EXCERPT:

::::::::::

Posted Dec 22, 2024 11:29 UTC (Sun)
by ballombe (subscriber, #9523)
[Link]
Well, I am glad to see that this does not impair your ability to write essay-sized posts about it.
Posted Dec 21, 2024 0:18 UTC (Sat)
by josh (subscriber, #17465)
[Link] (28 responses)
However, typically, you do want to inherit at least some state from the current process. You *have* to inherit permissions (though root could override them), you may want to inherit at least some file descriptors, and so on.
And in practice you *may* want the option of having access to your memory map before doing the exec, at least for some operations.
It might well be useful to have pidfd operations to set up a new process from an existing one, but there's value in batching those operations, in the style of uring.
Posted Dec 21, 2024 0:39 UTC (Sat)
by willy (subscriber, #9762)
[Link] (26 responses)
Posted Dec 21, 2024 0:46 UTC (Sat)
by josh (subscriber, #17465)
[Link] (25 responses)
Posted Dec 21, 2024 0:55 UTC (Sat)
by willy (subscriber, #9762)
[Link] (24 responses)
Posted Dec 21, 2024 1:12 UTC (Sat)
by josh (subscriber, #17465)
[Link] (23 responses)
That would work well in the io_uring case too, where you could keep the pidfd in an in-ring file descriptor and do a series of operations on it.
Posted Dec 21, 2024 2:11 UTC (Sat)
by gutschke (subscriber, #27910)
[Link] (22 responses)
Every once in while, there has been talk of a new system call to inject system calls into child processes. But it never seems to go far.
Until then, you need to at least have some memory that is already mapped into the child. And presumably, you could then use ptrace() to make the child do what you need to do. But by the time you jump through all these hoops, you might as well create a new process that has some pre-mapped memory pages that the parent filled out before starting the child.

::::::::::

USING THE INFORMATION:
A) In the forum thread about setting up new processes, what has there been talk of every once in a while, according to gutschke?
B) Resume the forum thread about setting up new processes, continuing after its last sentence.

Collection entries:

::::::::::

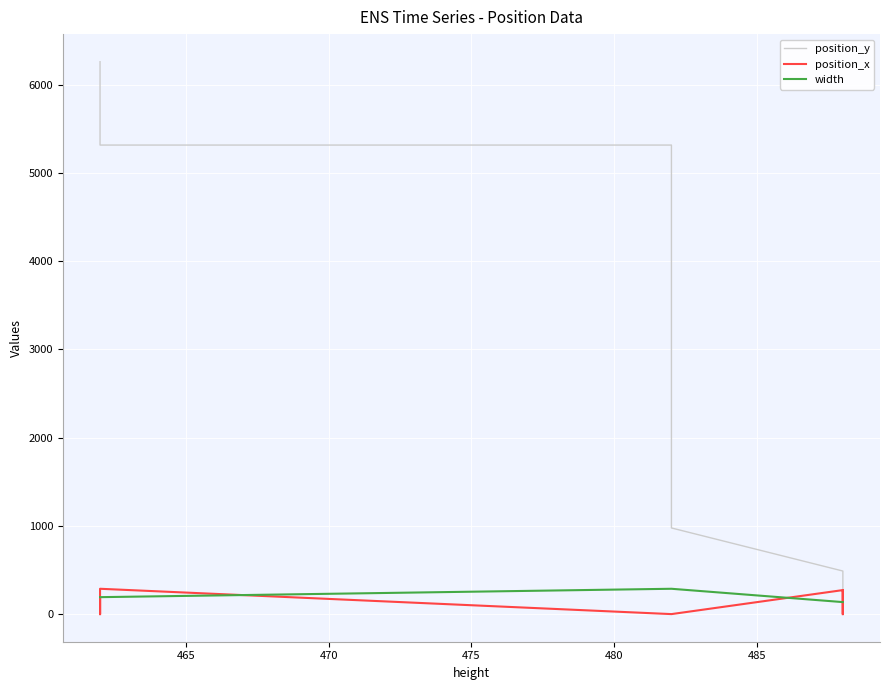

What is the difference between the maximum and second lowest values in the width series?

151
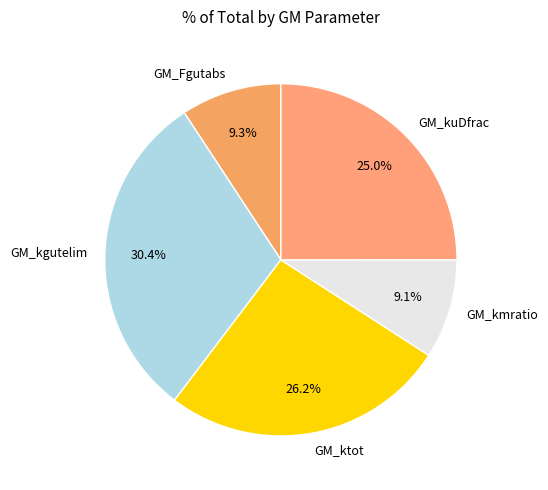

The GM_kuDfrac slice represents 31% of the pie. True or false?

False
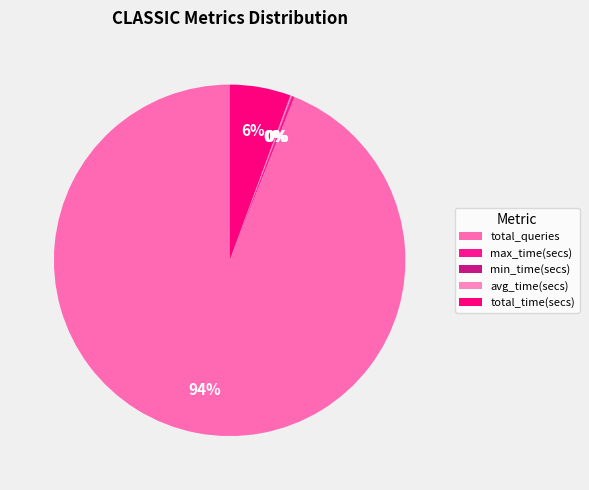

Which category has the biggest portion of the pie?

total_queries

::::::::::

ANSWER SECTION:
A) A new system call to inject system calls into child processes.

B)
It's still a major pain to program, but better than starting with no initial memory map. I could see working with a version of clone() that takes an aligned memory address and number of pages to preserve. It won't be fun to program, but that's something that could be implemented in a library once and then nobody else needs to worry about it. It'll solve a number of the concerns that people have with (v)fork() and clone()
Posted Dec 21, 2024 2:13 UTC (Sat)
by josh (subscriber, #17465)
[Link] (19 responses)
Posted Dec 21, 2024 15:39 UTC (Sat)
by khim (subscriber, #9252)
[Link] (18 responses)
A much simpler approach would be to just add some code that would do that setup in the empty process. And we already have memfd_create/execveat combo that can do that. If you want – add flag to the
Why shove
Posted Dec 21, 2024 16:10 UTC (Sat)
by corbet (editor, #1)
[Link] (17 responses)
Posted Dec 21, 2024 16:44 UTC (Sat)
by khim (subscriber, #9252)
[Link] (1 responses)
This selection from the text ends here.